Como eu não possuo 
Olho em volta de mim. Todos possuem - 
Um afecto, um sorriso ou um abraço. 
Só para mim as ânsias se diluem 
E não possuo mesmo quando enlaço. 
Roça por mim, em longe, a teoria 
Dos espasmos golfados ruivamente; 
São êxtases da cor que eu fremiria, 
Mas a minha alma pára e não os sente! 
Quero sentir. Não sei... perco-me todo... 
Não posso afeiçoar-me nem ser eu: 
Falta-me egoísmo para ascender ao céu, 
Falta-me unção para me afundar no lodo. 
Não sou amigo de ninguém. Para o ser 
Forçoso me era antes possuir 
Quem eu estimasse - ou homem ou mulher, 
E eu não logro nunca possuir!... 
Castrado de alma e sem saber fixar-me, 
Tarde a tarde na minha dor me afundo... 
Serei um emigrado doutro mundo 
Que nem na minha dor posso encontrar-me?... 

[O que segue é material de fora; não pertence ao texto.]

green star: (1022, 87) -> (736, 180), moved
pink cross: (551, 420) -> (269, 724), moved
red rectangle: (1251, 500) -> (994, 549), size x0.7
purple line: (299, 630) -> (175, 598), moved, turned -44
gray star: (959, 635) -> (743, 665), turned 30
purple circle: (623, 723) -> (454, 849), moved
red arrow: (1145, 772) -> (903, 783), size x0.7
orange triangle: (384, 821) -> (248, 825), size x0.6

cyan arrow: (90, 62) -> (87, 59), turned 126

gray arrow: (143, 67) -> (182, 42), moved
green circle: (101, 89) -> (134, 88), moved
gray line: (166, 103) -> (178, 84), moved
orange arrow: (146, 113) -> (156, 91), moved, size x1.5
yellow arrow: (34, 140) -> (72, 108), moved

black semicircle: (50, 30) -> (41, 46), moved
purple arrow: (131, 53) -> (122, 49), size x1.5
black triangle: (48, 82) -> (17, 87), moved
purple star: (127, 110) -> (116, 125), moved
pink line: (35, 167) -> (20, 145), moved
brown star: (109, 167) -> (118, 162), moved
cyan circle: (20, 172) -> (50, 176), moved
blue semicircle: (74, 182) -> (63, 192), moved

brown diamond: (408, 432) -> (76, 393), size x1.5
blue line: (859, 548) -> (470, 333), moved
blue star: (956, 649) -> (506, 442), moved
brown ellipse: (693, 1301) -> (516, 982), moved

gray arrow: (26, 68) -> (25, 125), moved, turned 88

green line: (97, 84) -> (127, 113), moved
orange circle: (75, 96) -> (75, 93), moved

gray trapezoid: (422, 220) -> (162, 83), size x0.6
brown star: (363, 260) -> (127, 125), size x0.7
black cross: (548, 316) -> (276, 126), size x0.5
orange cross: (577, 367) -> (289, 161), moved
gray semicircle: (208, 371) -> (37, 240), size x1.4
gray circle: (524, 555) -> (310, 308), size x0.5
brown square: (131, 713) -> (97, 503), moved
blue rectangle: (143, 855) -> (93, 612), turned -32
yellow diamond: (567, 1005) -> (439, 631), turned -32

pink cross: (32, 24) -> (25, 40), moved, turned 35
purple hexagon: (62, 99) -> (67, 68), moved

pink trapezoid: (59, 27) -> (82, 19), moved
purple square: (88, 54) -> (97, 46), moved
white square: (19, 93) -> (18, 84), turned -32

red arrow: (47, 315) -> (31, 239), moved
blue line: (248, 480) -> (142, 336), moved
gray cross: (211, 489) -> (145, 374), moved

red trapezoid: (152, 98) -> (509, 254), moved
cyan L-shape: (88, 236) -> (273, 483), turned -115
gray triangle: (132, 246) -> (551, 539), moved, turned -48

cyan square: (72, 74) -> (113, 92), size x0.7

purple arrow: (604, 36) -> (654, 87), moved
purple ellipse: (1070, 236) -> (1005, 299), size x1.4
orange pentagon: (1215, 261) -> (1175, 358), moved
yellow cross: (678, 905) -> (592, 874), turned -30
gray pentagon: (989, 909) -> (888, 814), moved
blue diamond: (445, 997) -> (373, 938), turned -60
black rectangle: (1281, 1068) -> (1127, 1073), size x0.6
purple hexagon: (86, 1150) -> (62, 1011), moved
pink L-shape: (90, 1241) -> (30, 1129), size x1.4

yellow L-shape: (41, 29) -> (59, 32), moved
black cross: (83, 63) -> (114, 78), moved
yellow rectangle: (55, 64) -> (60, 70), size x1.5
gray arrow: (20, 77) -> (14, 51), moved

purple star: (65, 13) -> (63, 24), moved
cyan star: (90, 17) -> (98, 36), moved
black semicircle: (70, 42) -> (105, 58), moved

Como eu desejo a que ali vai na rua,
Tão ágil, tão agreste, tão de amor...
Como eu quisera emaranhá-la nua,
Bebê-la em espasmos de harmonia e cor!...
Desejo errado... Se eu a tivera um dia,
Toda sem véus, a carne estilizada
Sob o meu corpo arfando transbordada,
Nem mesmo assim - ó ânsia! - eu a teria...
Eu vibraria só agonizante
Sobre o seu corpo de êxtases dourados,
Se fosse aqueles seios transtornados,
Se fosse aquele sexo aglutinante...
De embate ao meu amor todo me ruo,
E vejo-me em destroço até vencendo:
É que eu teria só, sentindo e sendo
Aquilo que estrebucho e não possuo.
"Dispersão", Mário de Sá-Carneiro
(Mário de Sá-Carneiro nasceu no dia 19 de Maio de 1890. Morreu em 1916.)